The unpaid federal payment and broader federal policy changes have created immediate pressure on the commission's budget. Hartman said the commission is seeking a modest FY26 budget adjustment of $25,000 "just to be able to kinda keep the lights on and keep all of our staff employed for this fiscal year," and asked lawmakers not to require a $65,000 vacancy-savings line that the governor recommended.
"A $65,000 vacancy savings would mean that I'm leaving a position open for almost, you know, a year potentially or that we furlough our entire staff for a month," Hartman told the committee, describing the agency's nine-person staff and the operational strain of unfilled positions.
Hartman explained the commission has grown from six to nine positions since 2021 but still turns away potential cases weekly because of capacity limits; he asked the committee to authorize three additional positions, including a staff attorney investigator and a policy director, to reduce backlog and to provide statewide policy and training work.

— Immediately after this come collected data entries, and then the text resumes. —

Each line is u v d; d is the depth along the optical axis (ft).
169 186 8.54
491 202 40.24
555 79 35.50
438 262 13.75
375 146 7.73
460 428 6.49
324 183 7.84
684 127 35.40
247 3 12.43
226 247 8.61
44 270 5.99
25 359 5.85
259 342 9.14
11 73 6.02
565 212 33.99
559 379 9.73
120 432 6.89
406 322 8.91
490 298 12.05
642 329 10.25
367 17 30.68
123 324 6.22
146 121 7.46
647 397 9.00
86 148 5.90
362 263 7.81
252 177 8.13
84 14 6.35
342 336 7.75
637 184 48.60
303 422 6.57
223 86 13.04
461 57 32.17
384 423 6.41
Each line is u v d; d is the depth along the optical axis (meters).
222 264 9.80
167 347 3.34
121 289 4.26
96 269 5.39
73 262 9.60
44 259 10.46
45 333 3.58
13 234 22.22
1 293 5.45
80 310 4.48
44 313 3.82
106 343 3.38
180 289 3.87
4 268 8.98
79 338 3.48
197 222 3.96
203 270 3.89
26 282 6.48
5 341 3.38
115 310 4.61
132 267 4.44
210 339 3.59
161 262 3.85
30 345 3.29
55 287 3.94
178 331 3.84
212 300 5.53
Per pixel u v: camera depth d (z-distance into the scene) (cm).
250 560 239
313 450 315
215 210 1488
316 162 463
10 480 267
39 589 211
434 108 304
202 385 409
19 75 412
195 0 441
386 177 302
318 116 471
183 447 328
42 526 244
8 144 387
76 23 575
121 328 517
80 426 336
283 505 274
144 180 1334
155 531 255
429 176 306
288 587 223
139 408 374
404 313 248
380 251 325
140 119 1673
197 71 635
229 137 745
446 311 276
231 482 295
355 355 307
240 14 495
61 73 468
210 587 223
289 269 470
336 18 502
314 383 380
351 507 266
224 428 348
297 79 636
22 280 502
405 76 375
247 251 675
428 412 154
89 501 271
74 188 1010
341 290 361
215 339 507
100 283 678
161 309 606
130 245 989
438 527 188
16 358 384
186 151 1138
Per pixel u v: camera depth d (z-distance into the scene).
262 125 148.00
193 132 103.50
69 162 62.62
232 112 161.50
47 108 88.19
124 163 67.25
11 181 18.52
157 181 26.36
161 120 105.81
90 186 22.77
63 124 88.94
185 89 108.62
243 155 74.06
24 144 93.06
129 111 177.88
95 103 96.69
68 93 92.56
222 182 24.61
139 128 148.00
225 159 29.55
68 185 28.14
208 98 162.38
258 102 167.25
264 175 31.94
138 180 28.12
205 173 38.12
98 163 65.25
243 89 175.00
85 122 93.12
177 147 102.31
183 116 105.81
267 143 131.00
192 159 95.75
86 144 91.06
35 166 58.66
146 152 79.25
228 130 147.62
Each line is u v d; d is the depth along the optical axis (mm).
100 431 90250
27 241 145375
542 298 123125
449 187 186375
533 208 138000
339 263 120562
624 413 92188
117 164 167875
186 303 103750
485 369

The commission also flagged a shift in HUD's practice: Hartman said HUD has paused or curtailed regional referrals, that a planned new voucher process requires additional signoffs, and that HUD told the HRC it may re-evaluate which state agencies will be considered "substantially equivalent" for future funding.
The Judiciary committee did not take a vote but asked Hartman to return with detailed budget figures. Committee leadership indicated they would discuss the request further with appropriations and bring Hartman back for a follow-up presentation on the FY26 and FY27 budget specifics.